July 16 – 20 | Plant-Based: Earth, Roots & Terroir

The summer residency turns to plant-based Caribbean cooking, emphasizing hyper-local foraging and agrarian knowledge.

The lineup includes Nic and Mike Nichols, the Brooklyn-based duo behind Aunts et Uncles; Joachim Joseph of Grenada, known for “farm-to-fire” cooking; and Nathan Collymore, Executive Chef of Jam Delish in London.

Expect open-flame techniques, root vegetables pulled from Barbadian soil, breadfruit roasted over coals and reinterpretations of traditional island dishes without animal protein.

October 8 – 12 | Luxury Private Dining & Haute Couture

This edition focuses on presentation and private dining, merging Caribbean heritage with contemporary plating.

Chefs include Nick Sayles of Miami; Renee Blackman, known for her appearance on Pressure Cooker; and Max Guillaume, Chef de Cuisine at Kabawa in New York City.

The format leans into chef’s table experiences and smaller, high-touch dinners within the resort’s dining venues.

November 5 – 9 | The Food & Rum Edition

Barbados’ identity as the birthplace of rum anchors this residency.

Participating chefs include Nathaniel Mortley, named “One to Watch” at the 2025 Top New Restaurant Awards; Lonie Murdock, founder of Miss Likklemores and ISLA; and Omar Walters, curator of Omar’s Rum Bar in New York City.

Rum pairings, tasting menus and discussions around distillation and culinary integration are expected to define the week.

December 3 – 7 | Holiday & Tradition: The Legacy Series

The final residency of the year turns to holiday cooking across the Caribbean diaspora.

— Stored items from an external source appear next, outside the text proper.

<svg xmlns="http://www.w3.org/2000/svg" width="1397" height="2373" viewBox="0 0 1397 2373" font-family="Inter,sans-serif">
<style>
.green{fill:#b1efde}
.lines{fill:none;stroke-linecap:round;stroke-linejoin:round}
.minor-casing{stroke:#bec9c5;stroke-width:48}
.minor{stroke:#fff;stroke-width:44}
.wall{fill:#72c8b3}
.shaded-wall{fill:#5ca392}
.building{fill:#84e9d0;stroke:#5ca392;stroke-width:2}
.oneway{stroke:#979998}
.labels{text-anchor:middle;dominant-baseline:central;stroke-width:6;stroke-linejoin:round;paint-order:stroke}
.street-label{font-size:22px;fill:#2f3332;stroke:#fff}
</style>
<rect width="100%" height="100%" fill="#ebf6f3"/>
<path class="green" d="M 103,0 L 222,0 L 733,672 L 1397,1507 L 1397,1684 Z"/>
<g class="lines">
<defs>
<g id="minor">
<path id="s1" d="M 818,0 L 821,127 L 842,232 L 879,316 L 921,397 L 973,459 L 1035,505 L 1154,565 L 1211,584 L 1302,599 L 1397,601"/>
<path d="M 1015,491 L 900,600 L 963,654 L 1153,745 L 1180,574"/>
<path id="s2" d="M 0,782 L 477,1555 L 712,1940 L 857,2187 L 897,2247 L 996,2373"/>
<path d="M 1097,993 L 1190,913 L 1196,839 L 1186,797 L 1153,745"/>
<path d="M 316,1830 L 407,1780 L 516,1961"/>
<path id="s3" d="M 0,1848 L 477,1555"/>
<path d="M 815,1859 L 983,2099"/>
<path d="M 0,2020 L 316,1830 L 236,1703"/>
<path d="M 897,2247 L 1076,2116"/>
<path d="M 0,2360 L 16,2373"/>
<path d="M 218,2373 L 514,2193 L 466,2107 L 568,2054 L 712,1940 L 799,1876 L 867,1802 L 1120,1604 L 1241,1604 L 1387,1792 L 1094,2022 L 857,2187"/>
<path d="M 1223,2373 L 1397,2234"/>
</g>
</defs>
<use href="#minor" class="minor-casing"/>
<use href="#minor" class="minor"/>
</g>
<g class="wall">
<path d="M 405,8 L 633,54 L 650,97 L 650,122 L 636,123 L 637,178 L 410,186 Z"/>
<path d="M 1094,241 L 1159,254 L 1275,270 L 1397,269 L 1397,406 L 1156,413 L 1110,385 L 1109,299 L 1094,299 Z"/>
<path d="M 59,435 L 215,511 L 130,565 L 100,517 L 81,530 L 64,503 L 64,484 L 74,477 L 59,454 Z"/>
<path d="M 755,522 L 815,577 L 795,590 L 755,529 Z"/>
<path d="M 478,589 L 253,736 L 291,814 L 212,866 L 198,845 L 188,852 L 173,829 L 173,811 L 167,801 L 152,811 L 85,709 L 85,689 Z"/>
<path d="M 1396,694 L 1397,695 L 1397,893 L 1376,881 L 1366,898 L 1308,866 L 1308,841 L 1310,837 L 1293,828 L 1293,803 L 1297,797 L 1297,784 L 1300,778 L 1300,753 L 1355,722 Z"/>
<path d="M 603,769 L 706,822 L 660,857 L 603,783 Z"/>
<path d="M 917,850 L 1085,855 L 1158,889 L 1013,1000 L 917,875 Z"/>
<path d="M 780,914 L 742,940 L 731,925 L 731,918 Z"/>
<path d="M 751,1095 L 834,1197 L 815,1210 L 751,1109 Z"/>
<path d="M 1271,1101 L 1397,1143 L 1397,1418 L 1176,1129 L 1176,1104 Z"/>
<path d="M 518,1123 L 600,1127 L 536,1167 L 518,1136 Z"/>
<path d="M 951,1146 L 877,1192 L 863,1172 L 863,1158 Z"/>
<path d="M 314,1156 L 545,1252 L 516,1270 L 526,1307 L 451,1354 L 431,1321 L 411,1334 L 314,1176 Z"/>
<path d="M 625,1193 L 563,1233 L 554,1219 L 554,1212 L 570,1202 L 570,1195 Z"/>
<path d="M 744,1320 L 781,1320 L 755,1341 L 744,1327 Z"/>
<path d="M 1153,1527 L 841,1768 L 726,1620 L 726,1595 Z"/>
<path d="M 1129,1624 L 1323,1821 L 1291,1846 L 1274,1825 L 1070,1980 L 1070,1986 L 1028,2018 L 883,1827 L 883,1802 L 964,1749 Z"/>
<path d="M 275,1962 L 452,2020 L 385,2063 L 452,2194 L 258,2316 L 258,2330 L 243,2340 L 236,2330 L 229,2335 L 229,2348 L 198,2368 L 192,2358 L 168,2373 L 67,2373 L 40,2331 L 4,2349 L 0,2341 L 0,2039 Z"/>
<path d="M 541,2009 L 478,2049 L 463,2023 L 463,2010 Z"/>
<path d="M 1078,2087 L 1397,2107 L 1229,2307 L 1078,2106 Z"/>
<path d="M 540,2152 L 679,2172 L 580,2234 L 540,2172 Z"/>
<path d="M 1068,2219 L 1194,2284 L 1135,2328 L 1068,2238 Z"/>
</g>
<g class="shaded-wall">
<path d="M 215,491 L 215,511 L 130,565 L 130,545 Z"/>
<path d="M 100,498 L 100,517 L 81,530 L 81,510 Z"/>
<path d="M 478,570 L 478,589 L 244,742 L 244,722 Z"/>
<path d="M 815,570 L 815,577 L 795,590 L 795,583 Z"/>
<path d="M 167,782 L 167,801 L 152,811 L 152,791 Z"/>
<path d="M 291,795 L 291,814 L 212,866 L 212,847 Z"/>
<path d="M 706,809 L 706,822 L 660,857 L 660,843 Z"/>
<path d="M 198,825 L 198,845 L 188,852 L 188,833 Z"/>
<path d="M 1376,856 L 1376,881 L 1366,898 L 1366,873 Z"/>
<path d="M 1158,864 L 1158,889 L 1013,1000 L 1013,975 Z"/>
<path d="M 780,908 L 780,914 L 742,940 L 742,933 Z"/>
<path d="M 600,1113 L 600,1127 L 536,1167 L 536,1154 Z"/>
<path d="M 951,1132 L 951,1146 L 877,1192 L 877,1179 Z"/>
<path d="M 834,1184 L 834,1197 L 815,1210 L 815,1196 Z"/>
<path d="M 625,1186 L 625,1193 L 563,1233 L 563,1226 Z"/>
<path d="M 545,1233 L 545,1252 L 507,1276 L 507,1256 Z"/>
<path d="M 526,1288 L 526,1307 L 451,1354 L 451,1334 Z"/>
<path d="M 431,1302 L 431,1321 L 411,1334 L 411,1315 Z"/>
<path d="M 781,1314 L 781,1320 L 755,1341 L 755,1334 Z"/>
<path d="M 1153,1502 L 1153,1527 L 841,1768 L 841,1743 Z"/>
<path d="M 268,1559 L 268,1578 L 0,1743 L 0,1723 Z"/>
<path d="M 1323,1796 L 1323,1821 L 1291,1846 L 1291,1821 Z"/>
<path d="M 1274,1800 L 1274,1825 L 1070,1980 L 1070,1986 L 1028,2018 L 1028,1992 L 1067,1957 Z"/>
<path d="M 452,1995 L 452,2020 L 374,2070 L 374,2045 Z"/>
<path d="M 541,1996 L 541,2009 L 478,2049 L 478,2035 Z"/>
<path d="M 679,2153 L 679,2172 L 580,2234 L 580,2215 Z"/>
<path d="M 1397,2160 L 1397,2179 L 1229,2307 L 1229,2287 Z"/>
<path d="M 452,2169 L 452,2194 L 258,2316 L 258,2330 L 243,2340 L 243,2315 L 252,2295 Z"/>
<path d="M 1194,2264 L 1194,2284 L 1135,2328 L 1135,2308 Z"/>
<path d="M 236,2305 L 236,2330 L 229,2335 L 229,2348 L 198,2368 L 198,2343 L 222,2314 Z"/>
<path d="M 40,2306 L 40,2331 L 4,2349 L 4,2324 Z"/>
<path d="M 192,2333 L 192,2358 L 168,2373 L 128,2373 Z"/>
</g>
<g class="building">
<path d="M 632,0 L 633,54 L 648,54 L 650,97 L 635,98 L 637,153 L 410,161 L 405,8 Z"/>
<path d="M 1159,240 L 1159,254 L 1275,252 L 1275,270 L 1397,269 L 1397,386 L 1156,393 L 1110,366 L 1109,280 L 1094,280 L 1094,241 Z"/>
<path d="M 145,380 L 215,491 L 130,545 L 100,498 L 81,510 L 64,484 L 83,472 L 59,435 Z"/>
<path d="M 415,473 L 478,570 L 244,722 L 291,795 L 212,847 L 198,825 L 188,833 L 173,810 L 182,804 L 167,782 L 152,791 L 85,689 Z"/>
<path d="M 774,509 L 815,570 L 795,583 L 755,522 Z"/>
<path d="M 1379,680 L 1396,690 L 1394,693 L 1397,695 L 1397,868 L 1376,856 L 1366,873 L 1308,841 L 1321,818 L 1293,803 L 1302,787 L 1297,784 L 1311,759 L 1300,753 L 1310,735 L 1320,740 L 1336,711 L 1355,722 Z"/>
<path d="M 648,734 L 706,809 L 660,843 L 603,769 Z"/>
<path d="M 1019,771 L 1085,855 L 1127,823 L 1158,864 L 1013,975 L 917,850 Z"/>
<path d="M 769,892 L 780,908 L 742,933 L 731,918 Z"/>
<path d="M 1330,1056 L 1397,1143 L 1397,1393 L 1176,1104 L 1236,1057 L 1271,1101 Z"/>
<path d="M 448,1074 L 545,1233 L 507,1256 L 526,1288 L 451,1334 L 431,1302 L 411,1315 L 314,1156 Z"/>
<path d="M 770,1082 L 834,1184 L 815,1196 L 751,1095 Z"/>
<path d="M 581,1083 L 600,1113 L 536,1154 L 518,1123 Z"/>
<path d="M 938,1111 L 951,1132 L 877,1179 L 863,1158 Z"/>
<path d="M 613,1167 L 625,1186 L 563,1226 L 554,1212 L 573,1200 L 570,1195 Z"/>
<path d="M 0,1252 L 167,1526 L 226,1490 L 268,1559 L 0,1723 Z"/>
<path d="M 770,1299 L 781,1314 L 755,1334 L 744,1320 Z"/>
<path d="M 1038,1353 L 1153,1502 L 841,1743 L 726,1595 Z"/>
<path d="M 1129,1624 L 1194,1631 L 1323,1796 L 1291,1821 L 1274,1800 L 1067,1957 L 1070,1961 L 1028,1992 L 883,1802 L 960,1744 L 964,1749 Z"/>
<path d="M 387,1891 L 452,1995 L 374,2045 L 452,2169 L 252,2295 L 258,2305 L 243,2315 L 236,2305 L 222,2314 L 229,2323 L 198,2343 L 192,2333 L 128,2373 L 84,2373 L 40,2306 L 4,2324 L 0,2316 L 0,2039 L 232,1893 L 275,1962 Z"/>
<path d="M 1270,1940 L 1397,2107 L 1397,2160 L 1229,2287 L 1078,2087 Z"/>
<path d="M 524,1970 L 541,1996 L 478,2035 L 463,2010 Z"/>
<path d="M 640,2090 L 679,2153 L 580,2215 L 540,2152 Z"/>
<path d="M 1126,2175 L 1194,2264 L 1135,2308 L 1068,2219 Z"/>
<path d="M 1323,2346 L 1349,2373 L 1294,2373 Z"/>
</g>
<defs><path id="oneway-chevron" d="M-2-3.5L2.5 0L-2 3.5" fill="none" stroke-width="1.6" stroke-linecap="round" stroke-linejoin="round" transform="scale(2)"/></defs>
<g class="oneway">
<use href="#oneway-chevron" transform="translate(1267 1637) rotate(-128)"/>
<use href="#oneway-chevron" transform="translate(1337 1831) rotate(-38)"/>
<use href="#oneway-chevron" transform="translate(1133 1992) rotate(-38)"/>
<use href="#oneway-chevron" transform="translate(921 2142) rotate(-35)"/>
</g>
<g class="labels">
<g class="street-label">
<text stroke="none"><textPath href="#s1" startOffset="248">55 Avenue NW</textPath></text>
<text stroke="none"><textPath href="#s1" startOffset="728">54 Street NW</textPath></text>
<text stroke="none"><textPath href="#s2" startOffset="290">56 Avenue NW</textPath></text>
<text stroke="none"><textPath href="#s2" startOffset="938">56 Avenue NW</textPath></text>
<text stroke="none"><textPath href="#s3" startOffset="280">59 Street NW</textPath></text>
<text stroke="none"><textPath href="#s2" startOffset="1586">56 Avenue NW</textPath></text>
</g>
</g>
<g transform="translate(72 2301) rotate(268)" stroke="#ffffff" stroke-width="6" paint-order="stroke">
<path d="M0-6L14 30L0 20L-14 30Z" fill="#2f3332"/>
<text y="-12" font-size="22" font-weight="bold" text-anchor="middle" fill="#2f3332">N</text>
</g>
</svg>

The lineup features Raul Correa of Puerto Rico, recognized by the James Beard Foundation; Brigitte Joseph, a Trinidad-based culinary preservationist; and Alain LeMaire, known from Chopped.

Menus will draw from recipes tied to family tables across the region, interpreted within the framework of a five-night tasting experience.

Five Nights at the Table

Guests can book The Navigator’s Table through curated five-night packages starting at US$2,000 per person, based on double occupancy. Packages include luxury accommodation at Wyndham Grand Barbados, Sam Lord’s Castle Resort and access to residency programming and signature culinary events.

The structure places you inside the exchange: seated at tasting counters, watching chefs plate, listening to conversations about technique and origin, traveling to markets where the day’s fish rests on crushed ice.

Across five residencies in 2026, the program traces routes of migration through food — from New York and London back to Barbados’ coastline, where trade winds move through open-air dining rooms and the Atlantic sets the tempo just beyond the terrace.